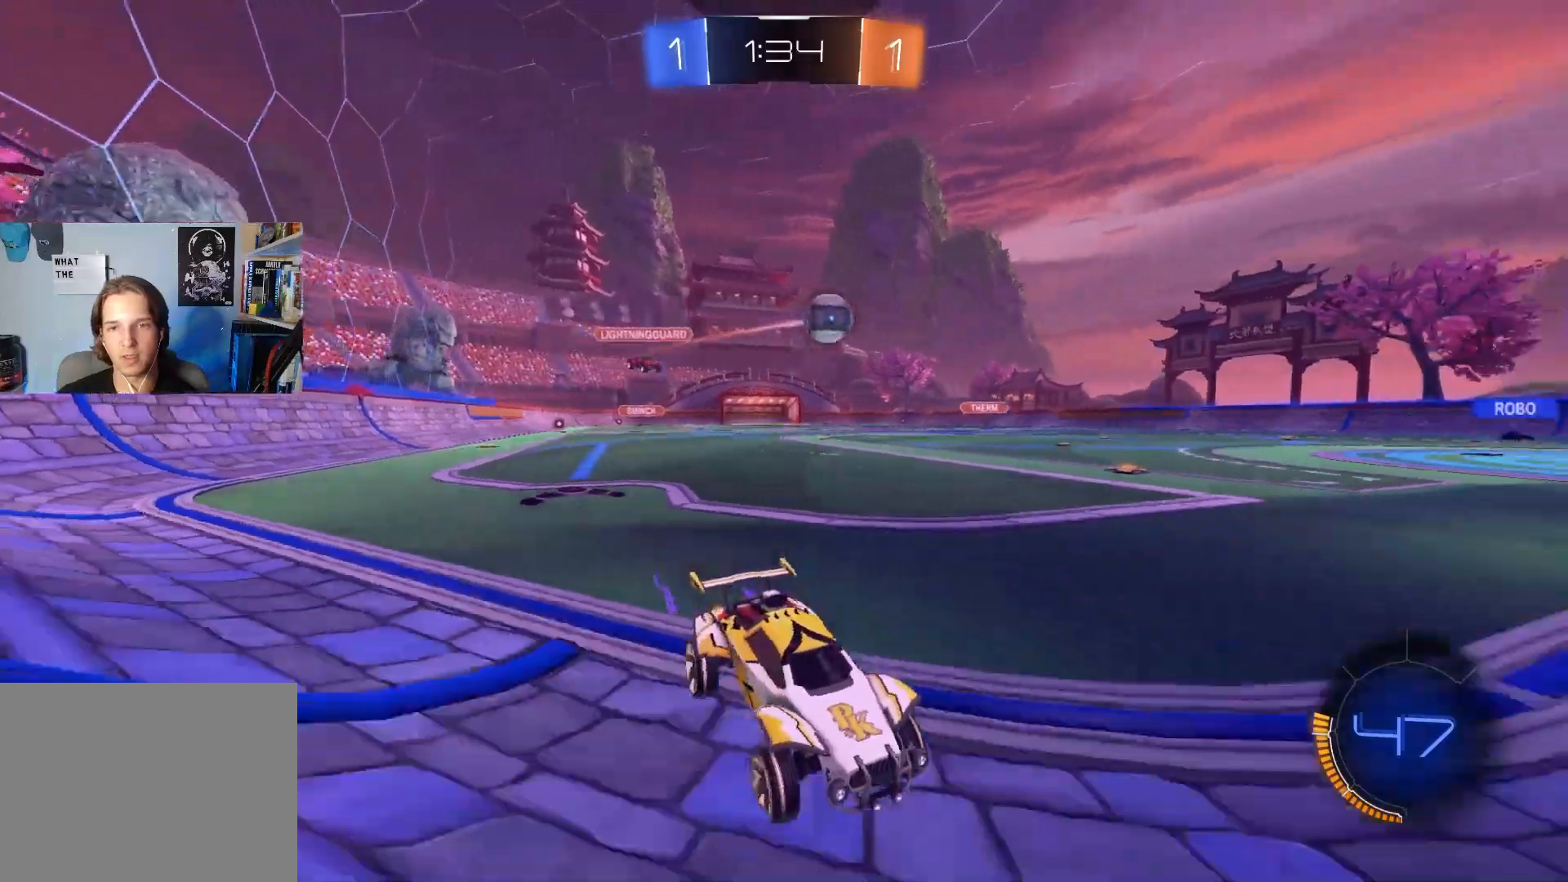
{"buttons": ["R2"], "left_stick": "left", "right_stick": "center", "events": [[100, "left_stick", "left"], [283, "left_stick", "center"], [333, "left_stick", "left"]]}
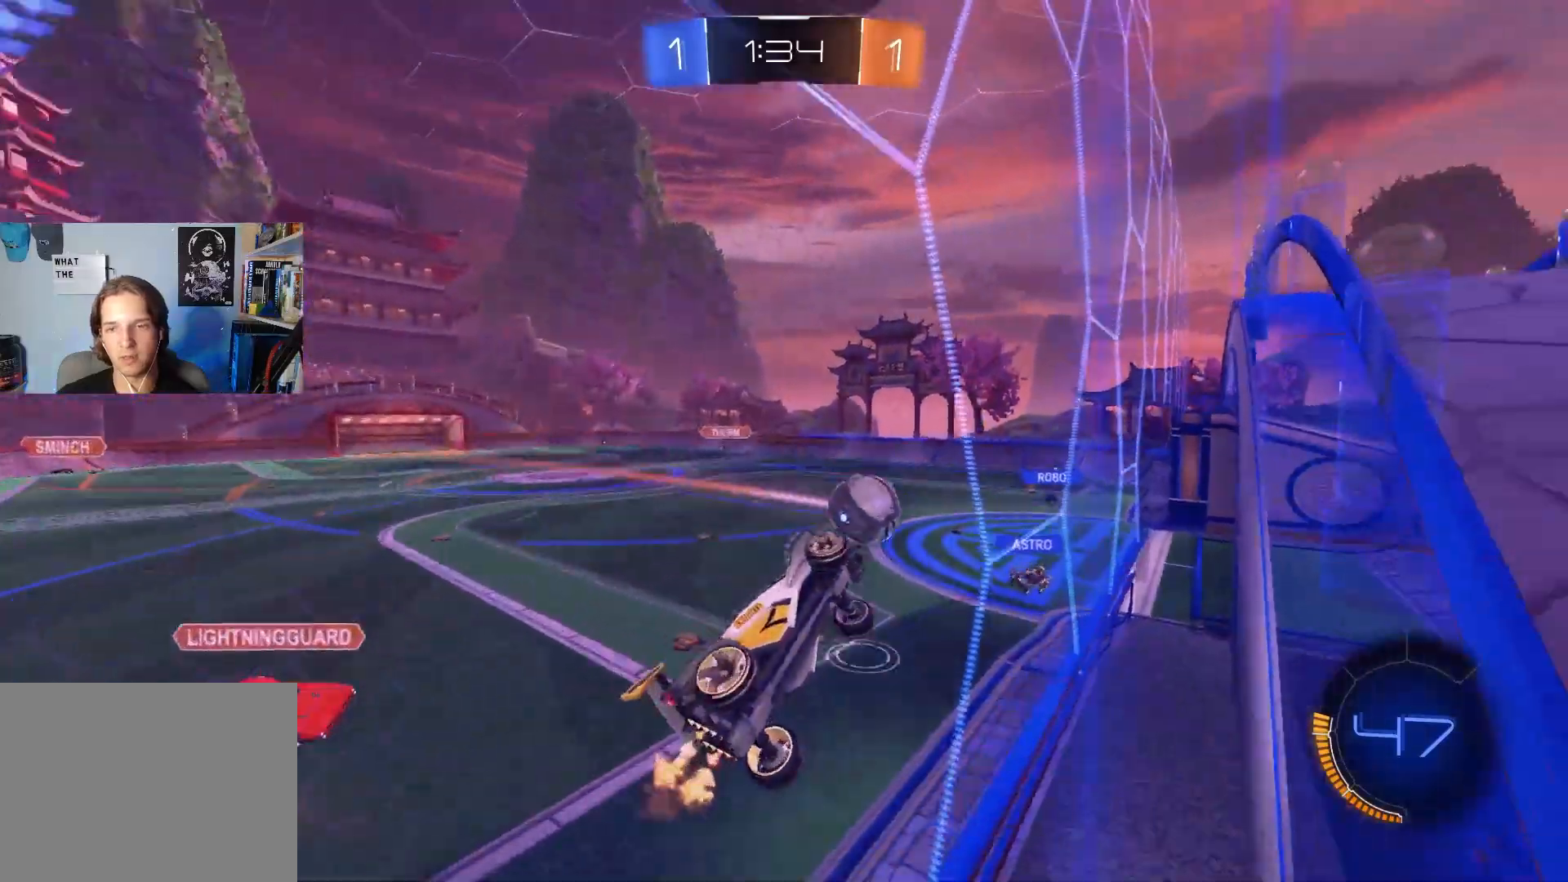
{"buttons": ["R2"], "left_stick": "center", "right_stick": "center", "events": [[33, "left_stick", "center"]]}
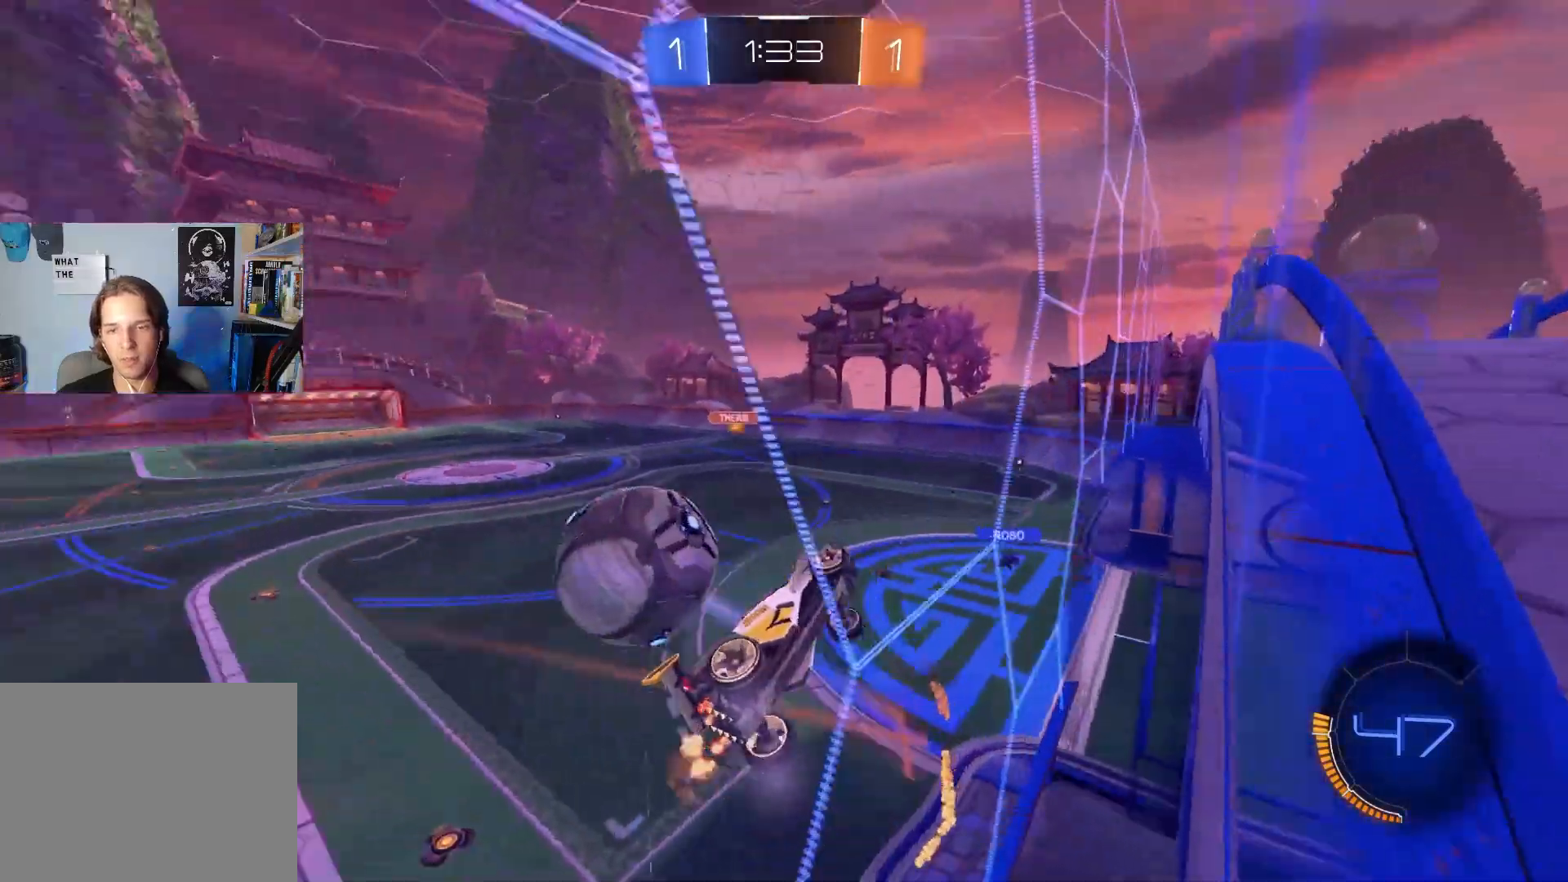
{"buttons": ["R2"], "left_stick": "center", "right_stick": "center", "events": [[83, "left_stick", "left"], [217, "left_stick", "center"]]}
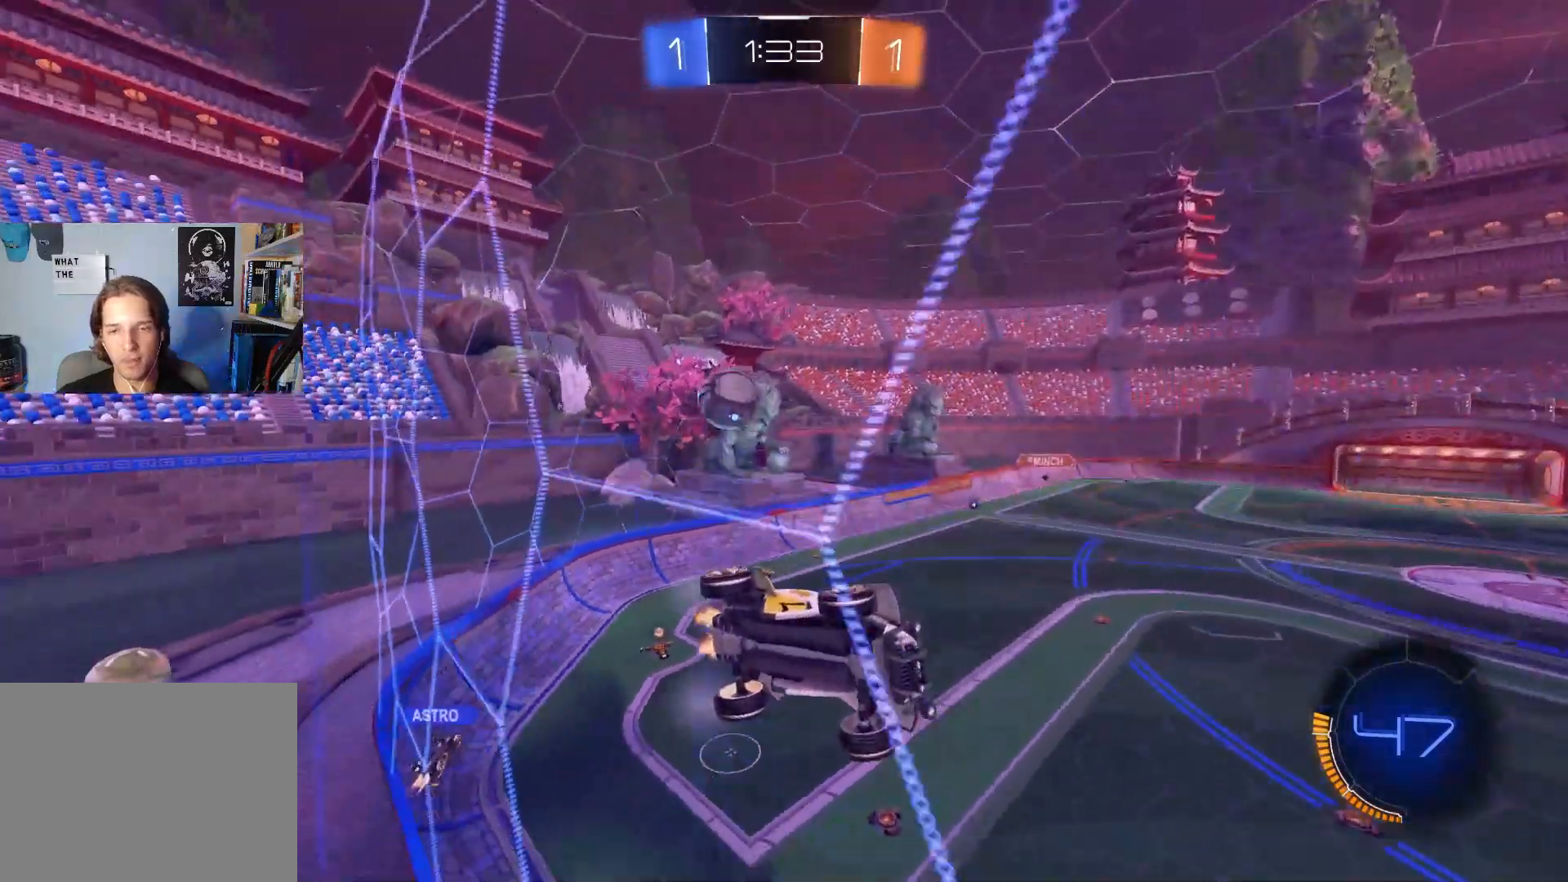
{"buttons": ["R2"], "left_stick": "center", "right_stick": "center", "events": []}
::::::::::
The material above is to be transcribed exactly, with its images omitted.

Worked solution →
{"buttons": ["R2"], "left_stick": "left", "right_stick": "center", "events": [[100, "left_stick", "left"], [283, "left_stick", "center"], [333, "left_stick", "left"]]}
{"buttons": ["R2"], "left_stick": "center", "right_stick": "center", "events": [[33, "left_stick", "center"]]}
{"buttons": ["R2"], "left_stick": "center", "right_stick": "center", "events": [[83, "left_stick", "left"], [217, "left_stick", "center"]]}
{"buttons": ["R2"], "left_stick": "center", "right_stick": "center", "events": []}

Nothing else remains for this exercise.